** EXCERPTED PASSAGE follows **

A typical BI infrastructure revolves around several databases, maybe one or more data warehouses and data marts, and one or more reporting systems. Within the most basic scenario, the data flow is unidirectional from databases to data warehouse/marts, reports being built on top of the data warehouse/marts or directly on the IS’ databases. In more complex scenarios, the data can flow between the various ISs when they were integrated, and even between data warehouses/marts, within a unidirectional or bidirectional flow.  Unless the reports are based directly on the ISs’ databases, such architectures lead to data duplication, conversions between complex schemas, delays between the various layers, to mention just a few of the most important implications. In some point in time the complexity falls down on you.

One of the problems I met is that a considerable percent of the IS are not developed to address BI requirements. It starts with data validation, with the way data are modeled, structured, formatted and made available for BI consumption. If you want to increase the quality of your data, you have sooner or later to address them. It’s important thus the degree to which the systems are designed to cover the BI needs in particular, and decision making in general. This presumes that BI requirements need to be addressed in early phases of implementations, software design or when tools are consider for purchase.

In addition many ISs come with their own (standard) reports or reporting frameworks, becoming thus part of your BI infrastructure, intended or unintended. Even if such reports are intended to cover basic immediate reporting requirements, they not always so easy to consume, the logic behind them is not visible, are hard to extend, are not always tested, the additional reports built in other tools need to be synchronized with them, etc.

Partners

We gather huge volumes of data, we are drowning in it; we want to take decision rooted in data and get visibility into the past, actual and future state of business. How can we achieve that if we don’t have the knowledge and human resources to achieve that? “Partners” is the magic word – external suppliers specialized, in theory, to provide this kind of services: BI analysts and developers, business analysts, data miners, and other IT professionals work together in order to build your BI infrastructure. One detail many people forget is that BI tools provide potentiality; are the skills and knowledge of those working with them that transforms that potentiality into success. On their capabilities depends the success of such projects. Not to forget that BI projects are similar to other IT projects, falling under same type of fallacies plus a few other fallacies of their own derived from exploratory and complex nature of BI projects.

** End of EXCERPTED PASSAGE **

▶ [WHAT IS BEING ASKED]
Pick up the excerpt above on business intelligence infrastructure after its final sentence and continue it.

** GIVEN DATA follows **

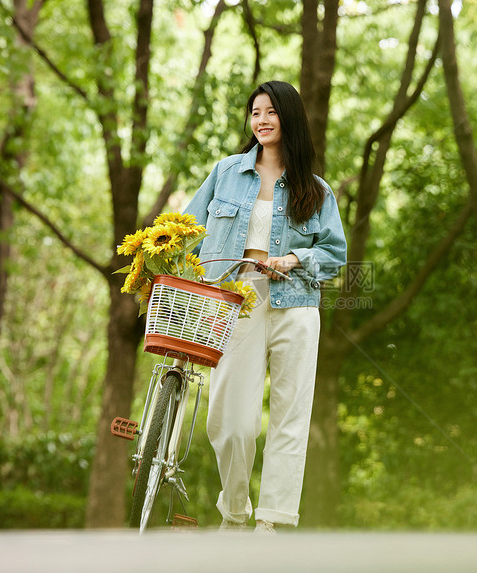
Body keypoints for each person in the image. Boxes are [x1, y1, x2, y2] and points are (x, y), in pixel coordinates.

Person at [183, 80, 347, 533]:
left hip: (296, 305)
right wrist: (164, 261)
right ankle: (235, 510)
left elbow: (335, 254)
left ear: (288, 118)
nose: (262, 120)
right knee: (231, 420)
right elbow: (184, 227)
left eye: (271, 112)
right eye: (255, 112)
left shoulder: (315, 189)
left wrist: (295, 258)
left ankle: (273, 521)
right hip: (236, 301)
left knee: (290, 416)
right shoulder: (226, 173)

** End of GIVEN DATA **

▶ [EXERCISE RESULT]
There is a dual nature also in “partners” perspective – except the external perspective which concerns the external partners and the IT department or the business as a whole, there is also the internal perspective in which the IT department plays again a central role. I heard it often loudly affirmed that the other departments are customers of the IT department, or the reciprocal. I have seen also this conception brought to extreme, in which the IT had no word to say in what concerns the IT infrastructure in general, respectively the BI infrastructure in particular. As long the IT department isn’t treated as a business partner, an organization will be more likely sabotaged from inside. Sabotage it’s a word too strong maybe, though it kind of reflects the state of art.

People

Same as partners, people perspective includes a considerable variety of types: IT staff, executives, managers, end-users and other types of stakeholders, each of them with a word to say, grouped in various groups of interests that don’t always converge, situations in which politics plays a major role. It’s actually interesting to see how the decision for a given BI solution is made, how the solution takes its place into the landscape, how it’s used and misused, how personalities and knowledge harness it or stand in the way. I feel that there are organizations (people) which do BI just for the sake of doing something, copying sometimes recipes of success, without uniting the dots, without clear goals and strategy. There are people who juggle with numbers and BI concepts without knowing their meaning and what they involve. This aspect is reflected in how BI tools are selected, implemented and used.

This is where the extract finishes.